▸ REQUIREMENT 1: In the article about civilian workers at Cannon Air Force Base, recast the paragraph beginning "ENMRSH services three major contracts" as a short bulleted list that keeps its main facts.
▸ REQUIREMENT 2: Write a continuation of the article about civilian workers facing the possible closure of Cannon Air Force Base, starting right after its final sentence.

▸ DOCUMENT PASSAGE:

Content starts

Civilian workers ready for worst

U.S. Air Force Staff Sgt. Justin Pilkington gets his hair cut by Melissa Gallegos of Clovis on Friday at a barber shop at Cannon Air Force Base. Gallegos is among 600-plus civilians who work on the base. (Staff photo: Eric Kluth)

By Ryn Gargulinski: CNJ staff writer

Devastated to nonchalant — that was the gamut of reactions from civilians working at Cannon Air Force Base when they heard the base had been targeted for closure.

Hardest hit would be the employment services at ENMRSH, an organization that serves many people with disabilities, said CEO Robert Spencer.

ENMRSH services three major contracts on the base, Spencer said — the switchboard, the commissary, and the food service in the dining hall, by far the largest. This computes to more than 100 employees, 75 of whom are people with disabilities, Spencer said.

Content ends

▸ SUPPLIED MATERIAL:
Content starts

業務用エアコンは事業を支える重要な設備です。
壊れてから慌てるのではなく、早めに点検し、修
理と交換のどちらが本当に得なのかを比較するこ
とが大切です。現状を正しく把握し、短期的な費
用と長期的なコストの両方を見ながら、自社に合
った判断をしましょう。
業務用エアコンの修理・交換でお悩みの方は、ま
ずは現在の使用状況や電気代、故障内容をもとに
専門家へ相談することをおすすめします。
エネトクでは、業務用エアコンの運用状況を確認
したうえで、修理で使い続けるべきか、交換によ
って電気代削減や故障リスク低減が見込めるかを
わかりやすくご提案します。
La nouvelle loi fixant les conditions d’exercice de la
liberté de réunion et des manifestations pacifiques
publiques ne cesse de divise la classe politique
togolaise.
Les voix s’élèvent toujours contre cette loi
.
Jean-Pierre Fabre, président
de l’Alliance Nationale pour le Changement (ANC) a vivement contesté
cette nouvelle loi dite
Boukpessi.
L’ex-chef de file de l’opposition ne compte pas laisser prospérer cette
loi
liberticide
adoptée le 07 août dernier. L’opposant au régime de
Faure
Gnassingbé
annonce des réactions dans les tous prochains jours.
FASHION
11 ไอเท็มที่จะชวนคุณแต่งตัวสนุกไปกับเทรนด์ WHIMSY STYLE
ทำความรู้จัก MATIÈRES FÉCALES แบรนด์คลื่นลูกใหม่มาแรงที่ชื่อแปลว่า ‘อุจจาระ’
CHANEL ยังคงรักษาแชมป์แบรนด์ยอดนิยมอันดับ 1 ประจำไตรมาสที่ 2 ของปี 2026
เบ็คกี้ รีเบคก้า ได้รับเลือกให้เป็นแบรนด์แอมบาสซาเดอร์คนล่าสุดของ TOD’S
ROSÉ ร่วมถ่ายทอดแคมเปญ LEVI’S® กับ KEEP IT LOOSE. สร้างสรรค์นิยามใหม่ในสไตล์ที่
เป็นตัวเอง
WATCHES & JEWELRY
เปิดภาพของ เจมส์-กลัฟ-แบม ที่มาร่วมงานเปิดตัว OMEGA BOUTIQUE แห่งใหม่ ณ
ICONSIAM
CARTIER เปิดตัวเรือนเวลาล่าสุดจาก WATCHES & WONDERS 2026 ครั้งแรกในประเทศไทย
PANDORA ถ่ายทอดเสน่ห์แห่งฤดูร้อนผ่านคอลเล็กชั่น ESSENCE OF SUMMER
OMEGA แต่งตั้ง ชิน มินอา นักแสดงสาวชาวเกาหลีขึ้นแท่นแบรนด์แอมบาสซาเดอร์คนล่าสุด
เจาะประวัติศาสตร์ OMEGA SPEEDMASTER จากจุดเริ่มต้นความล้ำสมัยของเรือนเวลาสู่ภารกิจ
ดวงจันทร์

Content ends

▸ EXERCISE RESULT 1:
- ENMRSH holds three major contracts on the base: the switchboard, the commissary, and food service in the dining hall.
- The dining hall food service is by far the largest of the three.
- Together they account for more than 100 employees.
- 75 of those employees are people with disabilities.

▸ EXERCISE RESULT 2:
“Our employment services would get hammered,” Spencer said. “Traditionally, people with disabilities are the last ones hired and the first to go,” Spencer said, adding that the unemployment rate of those with disabilities is at 70 percent.

“I’m not only worried about the workers on the base, but the guys around town,” Spencer said, explaining an all-around decrease in population and sales would lessen the need for employees outside the base as well.

“Most communities don’t do a really good job with people for disabilities,” Spencer said, “but Clovis — and Cannon — has.”

Spencer said he is meeting with his senior staff this week to work out a game plan. The strategy, he said, would be to relocate Cannon workers, perhaps even sooner than September, when the proposed closure could become official.

Cannon employs 614 civilians, according to its Web site.
A new job may be on the agenda for several of them. In fact, Steven Vaughan, who works as a barber on the base averaging 30 haircuts a day, said he would even consider a whole new career.

“I may just put my clippers down for the last time and move back to Florida,” said Vaughan, who initially moved to Clovis in 1967 when he was 3 months old.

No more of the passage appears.